Cardiac amyloidosis


Cardiac amyloidosis is a clinical disorder caused by the deposition of insoluble by-products from proteins called amyloid, which are approximately 10 nanometers wide.

Amyloid deposits form on the outside of cells in the heart muscle, affecting its ability to pump blood.

These abnormalities result in amyloid fibrils and can manifest as primary, secondary, familial, or senile amyloidosis. 

Amyloidosis can affect multiple organs (e.g., heart, liver, kidney, skin, eyes, lungs, nervous system), resulting in various clinical manifestations.

Cardiac involvement is a progressive disorder resulting in early death due to congestive heart failure and arrhythmias. Cardiac involvement can occur as part of a systemic disease or a localized phenomenon.

Cardiac amyloidosis symptoms

Symptoms of cardiac amyloidosis mimic those of heart failure, including:

  • Thickened and less flexible heart tissue
  • Shortness of breath
  • Fatigue
  • Leg swelling
  • Heart palpitations
  • Dizziness

Diagnosis of cardiac amyloidosis

To confirm a diagnosis of cardiac amyloidosis, you will need a heart biopsy or a technetium pyrophosphate scan.

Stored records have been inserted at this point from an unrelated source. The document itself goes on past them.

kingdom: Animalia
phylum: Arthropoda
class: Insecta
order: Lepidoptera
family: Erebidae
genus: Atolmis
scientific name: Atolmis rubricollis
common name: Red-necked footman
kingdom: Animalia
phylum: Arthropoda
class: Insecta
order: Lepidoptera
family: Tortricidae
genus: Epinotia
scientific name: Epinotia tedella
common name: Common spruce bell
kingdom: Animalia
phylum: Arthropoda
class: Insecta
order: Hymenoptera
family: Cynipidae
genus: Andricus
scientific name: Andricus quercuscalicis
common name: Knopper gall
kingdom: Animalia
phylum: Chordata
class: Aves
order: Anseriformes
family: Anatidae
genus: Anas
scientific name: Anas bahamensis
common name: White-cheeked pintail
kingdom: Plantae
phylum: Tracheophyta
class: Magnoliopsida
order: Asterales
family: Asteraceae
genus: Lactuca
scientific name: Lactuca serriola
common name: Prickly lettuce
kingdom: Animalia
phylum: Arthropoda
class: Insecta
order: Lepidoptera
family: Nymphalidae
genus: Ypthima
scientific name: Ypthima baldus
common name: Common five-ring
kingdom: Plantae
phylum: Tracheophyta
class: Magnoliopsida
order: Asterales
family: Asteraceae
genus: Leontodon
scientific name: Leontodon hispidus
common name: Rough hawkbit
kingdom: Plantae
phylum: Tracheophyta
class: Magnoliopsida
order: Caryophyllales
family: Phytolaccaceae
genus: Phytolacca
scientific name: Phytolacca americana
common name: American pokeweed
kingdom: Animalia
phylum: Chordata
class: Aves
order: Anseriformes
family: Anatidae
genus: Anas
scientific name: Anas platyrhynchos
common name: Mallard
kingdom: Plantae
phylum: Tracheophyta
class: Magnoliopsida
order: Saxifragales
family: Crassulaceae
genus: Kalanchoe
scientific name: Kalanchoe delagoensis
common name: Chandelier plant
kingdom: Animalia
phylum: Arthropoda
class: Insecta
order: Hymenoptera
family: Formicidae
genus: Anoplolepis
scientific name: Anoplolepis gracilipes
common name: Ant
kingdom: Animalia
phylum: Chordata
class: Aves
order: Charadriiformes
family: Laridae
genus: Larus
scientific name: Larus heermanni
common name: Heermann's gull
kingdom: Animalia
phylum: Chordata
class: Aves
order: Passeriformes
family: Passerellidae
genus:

A heart biopsy is a minor surgical procedure in which a small sample of heart tissue is removed and examined under a microscope by a doctor.

A technetium pyrophosphate scan is similar to an MRI and gives an image of the heart. A dye is injected before the scan and will cause the ‘brightening’ of transthyretin amyloidosis (ATTR). If any tests indicate transthyretin amyloidosis (ATTR), genetic testing is recommended to confirm the subtype.

  • Light chain (AL) amyloidosis and transthyretin (ATTR) are most likely to damage the heart.
  • Treatment depends on the specific subtype of amyloidosis. These can include drugs, chemotherapy, and stem cell transplantation.

Other tests that might be recommended:

  • Electrocardiogram (ECG)
  • echocardiogram
  • Blood analyses
  • Urine analysis

Cardiac amyloidosis treatment

Cardiac amyloidosis is a severe disease that requires a multidisciplinary approach. Although the disease cannot be cured, treatment can slow the progression of amyloid deposits and treat damage to the heart.

Treatment depends on the subtype and may involve a combination of these approaches:

  • Drug to stabilize transthyretin protein.
  • A medical approach to inhibit the transthyretin gene and prevent the body from producing the transthyretin protein.
  • Medicines to reduce swelling or control irregular heartbeats
  • A pacemaker to regulate the heartbeat
  • Chemotherapy.
  • Automatic stem cell transplant.
  • Participation in clinical trials to test new therapies.